*** Opening of Data supplied ***
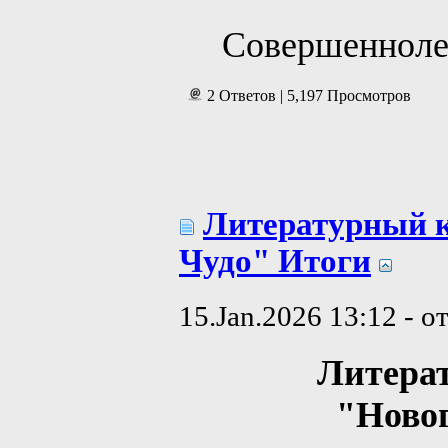
Совершенноле
2 Ответов | 5,197 Просмотров
Литературный 
Чудо" Итоги
15.Jan.2026 13:12 - о
Литера
"Ново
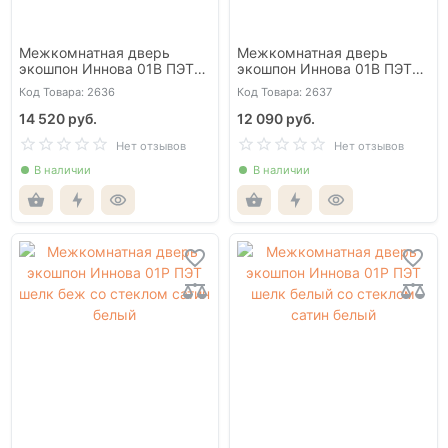
Межкомнатная дверь
Межкомнатная дверь
экошпон Иннова 01В ПЭТ
экошпон Иннова 01В ПЭТ
шелк беж глухая
шелк белый глухая
Код Товара: 2636
Код Товара: 2637
14 520 руб.
12 090 руб.
Нет отзывов
Нет отзывов
В наличии
В наличии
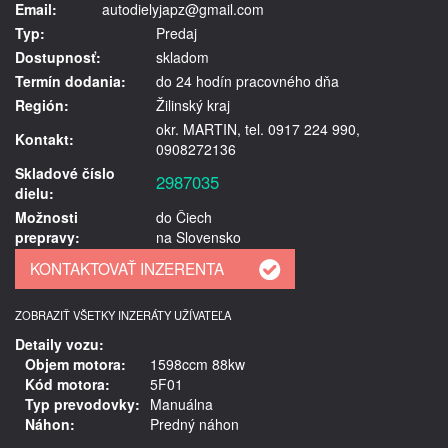
Email:
autodielyjapz@gmail.com
Typ:
Predaj
Dostupnosť:
skladom
Termín dodania:
do 24 hodín pracovného dňa
Región:
Žilinský kraj
okr. MARTIN, tel. 0917 224 990,
Kontakt:
0908272136
Skladové číslo
2987035
dielu:
Možnosti
do Čiech
prepravy:
na Slovensko
ZOBRAZIŤ VŠETKY INZERÁTY UŽÍVATEĽA
Detaily vozu:
Objem motora:
1598ccm 88kw
Kód motora:
5F01
Typ prevodovky:
Manuálna
Náhon:
Predný náhon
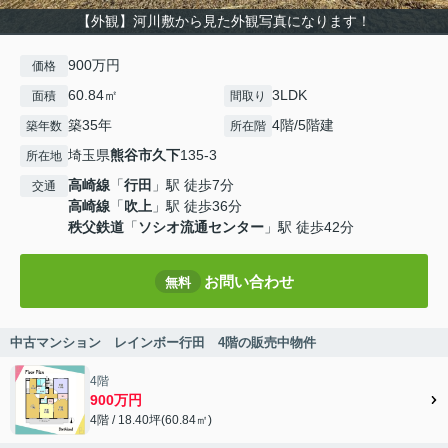
【外観】河川敷から見た外観写真になります！
900万円
価格
60.84㎡
3LDK
面積
間取り
築35年
4階/5階建
築年数
所在階
埼玉県
熊谷市
久下
135-3
所在地
高崎線
「
行田
」駅 徒歩7分
交通
高崎線
「
吹上
」駅 徒歩36分
秩父鉄道
「
ソシオ流通センター
」駅 徒歩42分
お問い合わせ
無料
中古マンション レインボー行田 4階の販売中物件
4階
900万円
4階 / 18.40坪(60.84㎡)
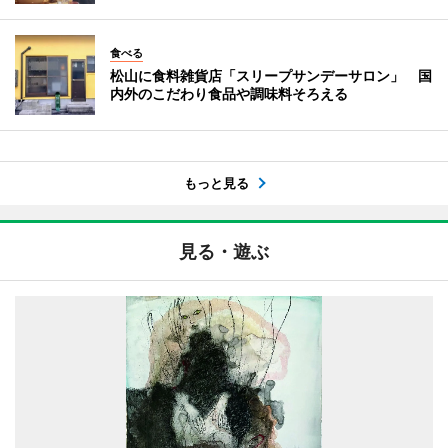
食べる
松山に食料雑貨店「スリープサンデーサロン」 国
内外のこだわり食品や調味料そろえる
もっと見る
見る・遊ぶ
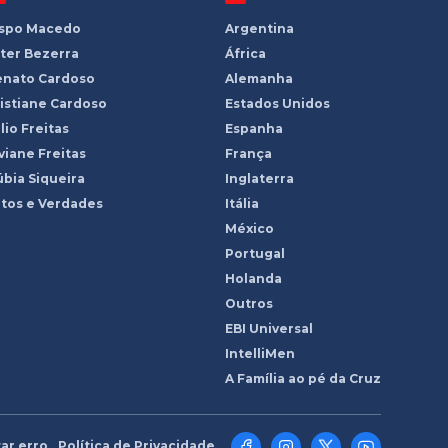
ispo Macedo
Argentina
ter Bezerra
África
enato Cardoso
Alemanha
istiane Cardoso
Estados Unidos
lio Freitas
Espanha
viane Freitas
França
bia Siqueira
Inglaterra
tos e Verdades
Itália
México
Portugal
Holanda
Outros
EBI Universal
IntelliMen
A Família ao pé da Cruz
ar erro
Política de Privacidade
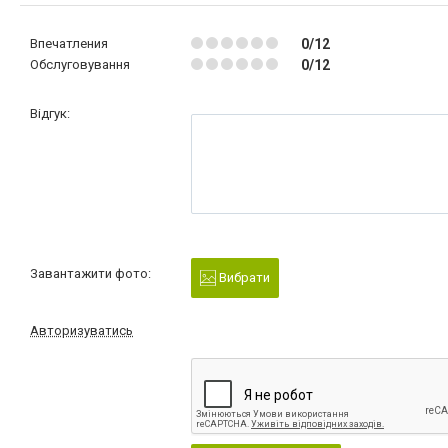
Впечатления
0/12
Обслуговування
0/12
Відгук:
Завантажити фото:
Вибрати
Авторизуватись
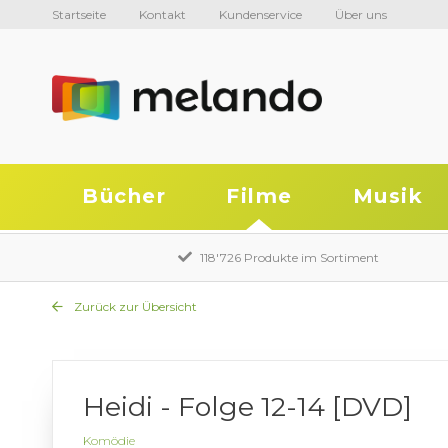
Startseite
Kontakt
Kundenservice
Über uns
Bücher
Filme
Musik
118'726 Produkte im Sortiment
Zurück zur Übersicht
Heidi - Folge 12-14 [DVD]
Komödie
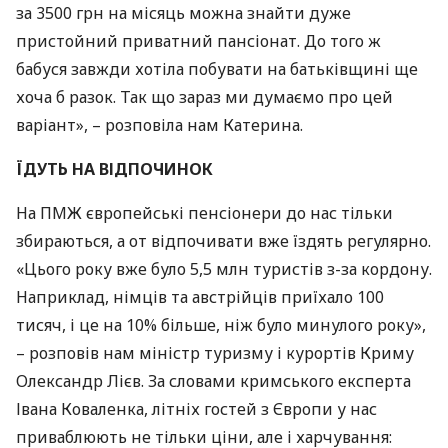
за 3500 грн на місяць можна знайти дуже
пристойний приватний пансіонат. До того ж
бабуся завжди хотіла побувати на батьківщині ще
хоча б разок. Так що зараз ми думаємо про цей
варіант», – розповіла нам Катерина.
ЇДУТЬ
НА
ВІДПОЧИНОК
На
ПМЖ
європейські пенсіонери до нас тільки
збираються, а от відпочивати вже їздять регулярно.
«Цього року вже було 5,5 млн туристів з-за кордону.
Наприклад, німців та австрійців приїхало 100
тисяч, і це на 10% більше, ніж було минулого року»,
– розповів нам міністр туризму і курортів Криму
Олександр Лієв. За словами кримського експерта
Івана Коваленка, літніх гостей з Європи у нас
приваблюють не тільки ціни, але і харчування:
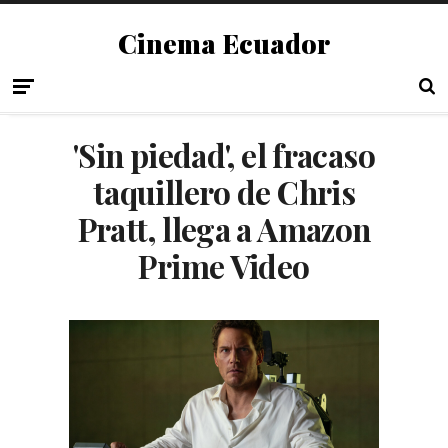
Cinema Ecuador
'Sin piedad', el fracaso
taquillero de Chris
Pratt, llega a Amazon
Prime Video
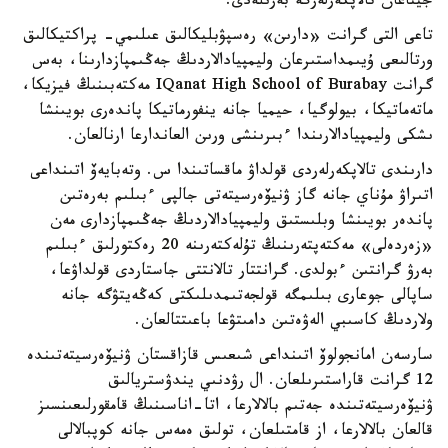
جيناعان تالاپكەرلەرگە بەرىلەدى.
تاعى التى گرانت «دارىن» رەسپۋبليكالىق عىلىمي- پراكتيكالىق
ورتالىعى ۇيىمداستىرعان وليمپيادالاردىڭ جەڭىمپازدارىنا، بەس
گرانت IQanat High School of Burabay مەكتەبىنىڭ فيزيكا،
ماتەماتيكا، بيولوگيا، حيميا جانە ينفورماتيكا پاندەرى بويىنشا
ىشكى وليمپيادالارىندا ءبىرىنشى ورىن العاندارعا ارنالعان.
دارىندى تالاپكەرلەردى قولداۋ ماقساتىندا س. وتەبايەۆ اتىنداعى
اتىراۋ مۇناي جانە گاز ۋنيۆەرسيتەتى جالپى ءبىلىم بەرەتىن
پاندەر بويىنشا وبلىستىق وليمپيادالاردىڭ جەڭىمپازدارى مەن
«زەردەلى» مەكتەپتەرىنىڭ تۇلەكتەرىنە 20 رەكتورلىق ءبىلىم
بەرۋ گرانتىن ءبولدى. گرانتتار تالانتتى جاستاردى قولداۋعا،
ساپالى جوعارى بىلىمگە قولجەتىمدىلىكتى كەڭەيتۋگە جانە
ولاردىڭ كاسىبي الەۋەتىن دامىتۋعا باعىتتالعان.
سارسەن امانجولوۆ اتىنداعى شىعىس قازاقستان ۋنيۆەرسيتەتىندە
12 گرانت قاراستىرىلعان. ال رۋدنىي يندۋستريالىق
ۋنيۆەرسيتەتىندە جەتىم بالالارعا، اتا-اناسىنىڭ قامقورلىعىنسىز
قالعان بالالارعا، از قامتىلعان، تولىق ەمەس جانە كوپبالالى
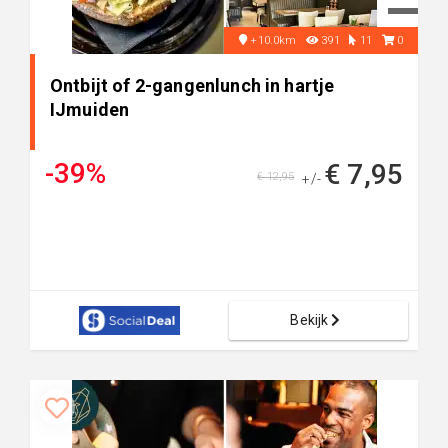
+10.0km
391
11
0
Ontbijt of 2-gangenlunch in hartje
IJmuiden
-39%
€ 7,95
€ 12,95
+/-
Bekijk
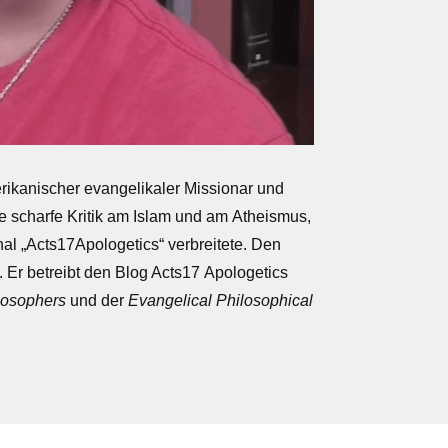
ikanischer
evangelikaler
Missionar
und
ne scharfe Kritik am
Islam
und am
Atheismus
,
al „Acts17Apologetics“ verbreitete. Den
 Er betreibt den Blog
Acts17
Apologetics
ilosophers
und der
Evangelical Philosophical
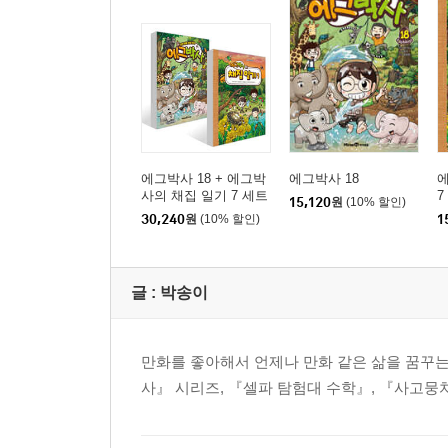
1화 비 내리는 밤, 버려진 가재
2화 가재의 정체
생생 사진첩 한국 토종 가재와 외래종 가재를 알아
3화 특수 청소부대, 쥐며느리 군단
4화 가자! 에그박사 사무실로!
생생 도감 대형 갑각류 따라그리기
5화 부활한 닭새우
에그박사 18 + 에그박
에그박사 18
6화 꿈속에 나타난 고대 갑각류
사의 채집 일기 7 세트
7
15,120
원
(10% 할인)
생생 찾기 놀이 숨은 쥐며느리를 찾아라!
30,240
원
(10% 할인)
1
2장 갯벌에서 갑각류를 찾아라!
글 :
박송이
7화 소라게의 완벽한 집 찾기
8화 해양 생물을 알리고 싶어!
만화를 좋아해서 언제나 만화 같은 삶을 꿈꾸
땅굴 찾기 놀이 쏙이 파 놓은 가장 깊은 땅굴은 어디?
사』 시리즈, 『셀파 탐험대 수학』, 『사고뭉
9화 우린 칠게잡이범이 아니야!
10화 소라게의 특별한 집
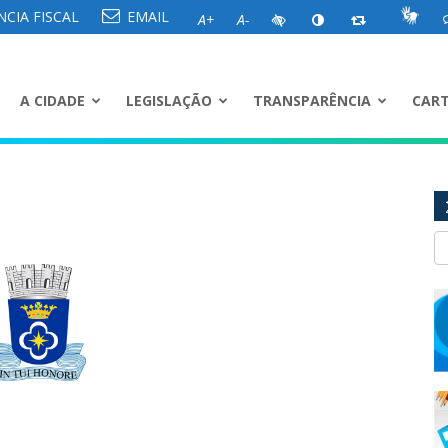
CIA FISCAL
EMAIL
A+
A-
A CIDADE
LEGISLAÇÃO
TRANSPARÊNCIA
CART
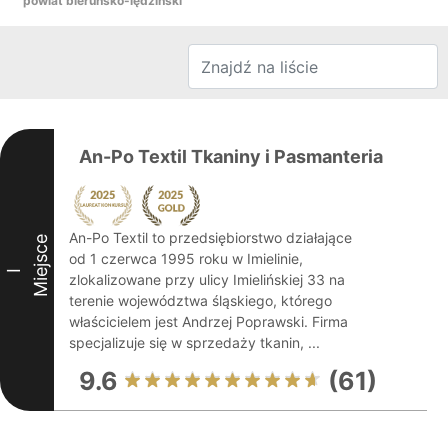
powiat bieruńsko-lędziński
An-Po Textil Tkaniny i Pasmanteria
An-Po Textil to przedsiębiorstwo działające
Miejsce
od 1 czerwca 1995 roku w Imielinie,
I
zlokalizowane przy ulicy Imielińskiej 33 na
terenie województwa śląskiego, którego
właścicielem jest Andrzej Poprawski. Firma
specjalizuje się w sprzedaży tkanin, ...
9.6
(61)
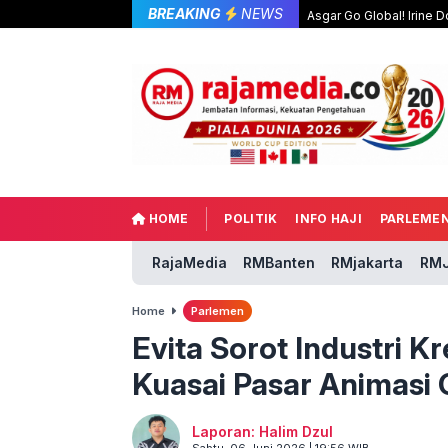
BREAKING
NEWS
Asgar Go Global! Irine
HOME
POLITIK
INFO HAJI
PARLEME
RajaMedia
RMBanten
RMjakarta
RMJ
Home
Parlemen
Evita Sorot Industri K
Kuasai Pasar Animasi 
Laporan: Halim Dzul
Sabtu, 06 Juni 2026 | 19:56 WIB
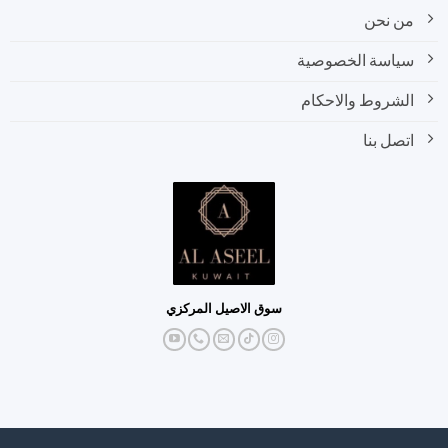
من نحن
سياسة الخصوصية
الشروط والاحكام
اتصل بنا
سوق الاصيل المركزي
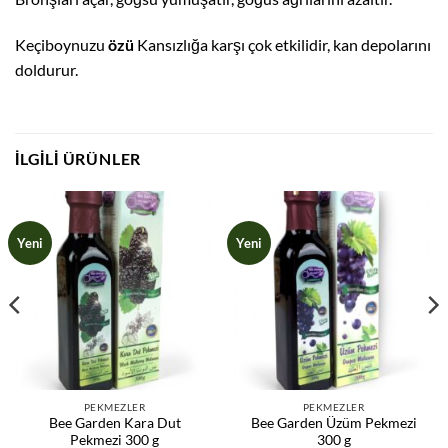
Keçiboynuzu
özü
Kansızlığa karşı çok etkilidir, kan depolarını
doldurur.
İLGILI ÜRÜNLER
Yeni
Yeni
PEKMEZLER
PEKMEZLER
Bee Garden Kara Dut
Bee Garden Üzüm Pekmezi
Pekmezi 300 g
300 g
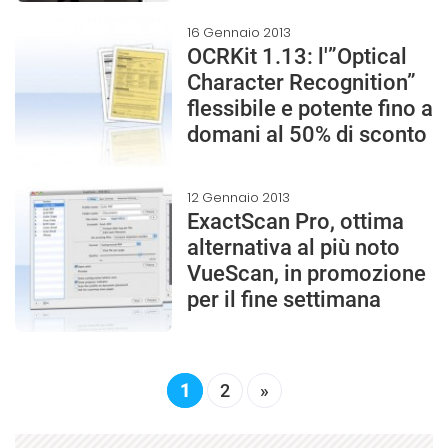
16 Gennaio 2013
OCRKit 1.13: l'”Optical
Character Recognition”
flessibile e potente fino a
domani al 50% di sconto
12 Gennaio 2013
ExactScan Pro, ottima
alternativa al più noto
VueScan, in promozione
per il fine settimana
1
2
»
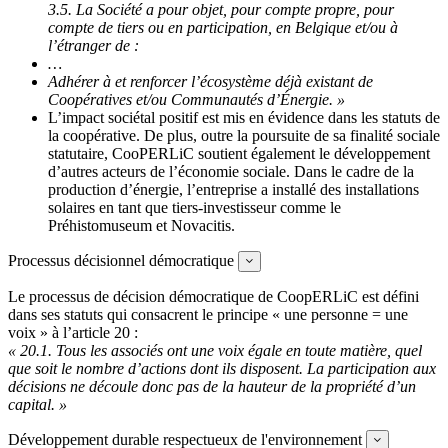
3.5. La Société a pour objet, pour compte propre, pour
compte de tiers ou en participation, en Belgique et/ou à
l’étranger de :
…
Adhérer à et renforcer l’écosystème déjà existant de
Coopératives et/ou Communautés d’Énergie. »
L’impact sociétal positif est mis en évidence dans les statuts de
la coopérative. De plus, outre la poursuite de sa finalité sociale
statutaire, CooPERLiC soutient également le développement
d’autres acteurs de l’économie sociale. Dans le cadre de la
production d’énergie, l’entreprise a installé des installations
solaires en tant que tiers-investisseur comme le
Préhistomuseum et Novacitis.
Processus décisionnel démocratique
Expand
Le processus de décision démocratique de CoopERLiC est défini
dans ses statuts qui consacrent le principe « une personne = une
voix » à l’article 20 :
« 20.1. Tous les associés ont une voix égale en toute matière, quel
que soit le nombre d’actions dont ils disposent.
La participation aux
décisions ne découle donc pas de la hauteur de la propriété d’un
capital. »
Développement durable respectueux de l'environnement
Expand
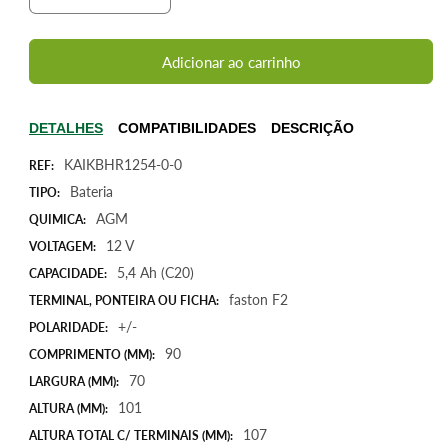
a
a
quantidade
quantidade
de
de
Adicionar ao carrinho
Bateria
Bateria
12V
12V
5,4Ah
5,4Ah
DETALHES
COMPATIBILIDADES
DESCRIÇÃO
(term.
(term.
KAIKBHR1254-0-0
F2)
F2)
REF:
Kaise
Kaise
Bateria
TIPO:
AGM
AGM
AGM
QUIMICA:
Alta
Alta
12 V
VOLTAGEM:
Descarga
Descarga
para
para
5,4 Ah (C20)
CAPACIDADE:
UPS
UPS
faston F2
TERMINAL, PONTEIRA OU FICHA:
+/-
POLARIDADE:
90
COMPRIMENTO (MM):
70
LARGURA (MM):
101
ALTURA (MM):
107
ALTURA TOTAL C/ TERMINAIS (MM):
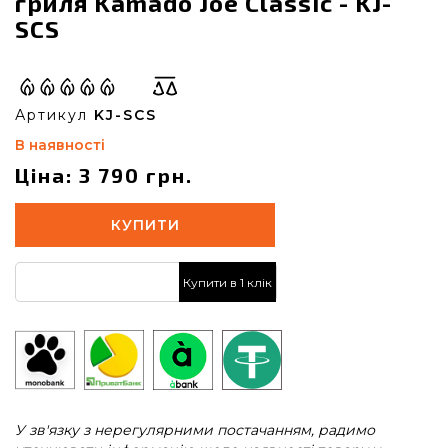
гриля Kamado Joe Classic - KJ-
SCS
Артикул
KJ-SCS
В наявності
Ціна: 3 790 грн.
КУПИТИ
Купити в 1 клік
У зв'язку з нерегулярними постачанням, радимо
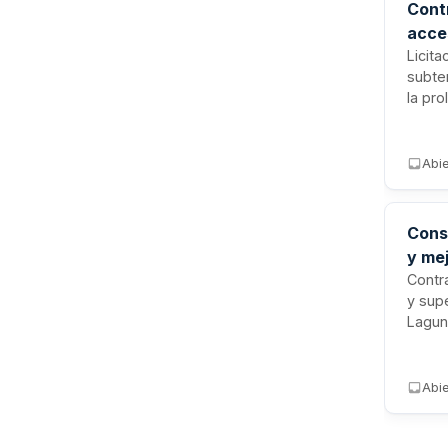
Cont
acce
Líne
Licit
subte
la pr
ventil
Atoch
compl
Abi
Cons
y me
Emba
Contra
y sup
Lagun
propo
calid
oblig
Abi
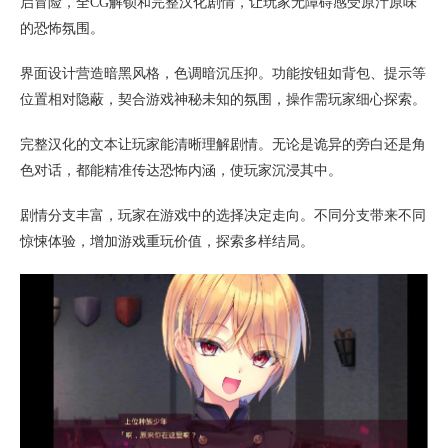
启冒险，全CG解锁和完整汉化剧情，让玩家无障碍感受原汁原味
的恐怖氛围。
界面设计营造暗黑风格，色调暗沉压抑。功能按钮如背包、提示等
位置相对隐蔽，契合游戏神秘未知的氛围，操作需玩家细心探索。
完整汉化的文本让玩家能清晰理解剧情。无论是诡异的旁白还是角
色对话，都能精准传达恐怖内涵，使玩家沉浸其中。
剧情分支丰富，玩家在游戏中的选择决定走向。不同分支带来不同
惊悚体验，增加游戏重玩价值，探索多样结局。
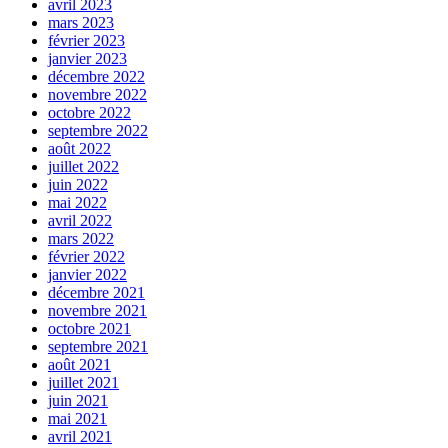
avril 2023
mars 2023
février 2023
janvier 2023
décembre 2022
novembre 2022
octobre 2022
septembre 2022
août 2022
juillet 2022
juin 2022
mai 2022
avril 2022
mars 2022
février 2022
janvier 2022
décembre 2021
novembre 2021
octobre 2021
septembre 2021
août 2021
juillet 2021
juin 2021
mai 2021
avril 2021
*** Close of Data supplied ***
* **Exercise objective**:
Identify each line in the listing above that contains the string "ۋنيۆەرسيتەتىندە", and copy those lines in full.

* **Solution to the problem**:
سارسەن امانجولوۆ اتىنداعى شىعىس قازاقستان ۋنيۆەرسيتەتىندە
ۋنيۆەرسيتەتىندە جەتىم بالالارعا، اتا-اناسىنىڭ قامقورلىعىنسىز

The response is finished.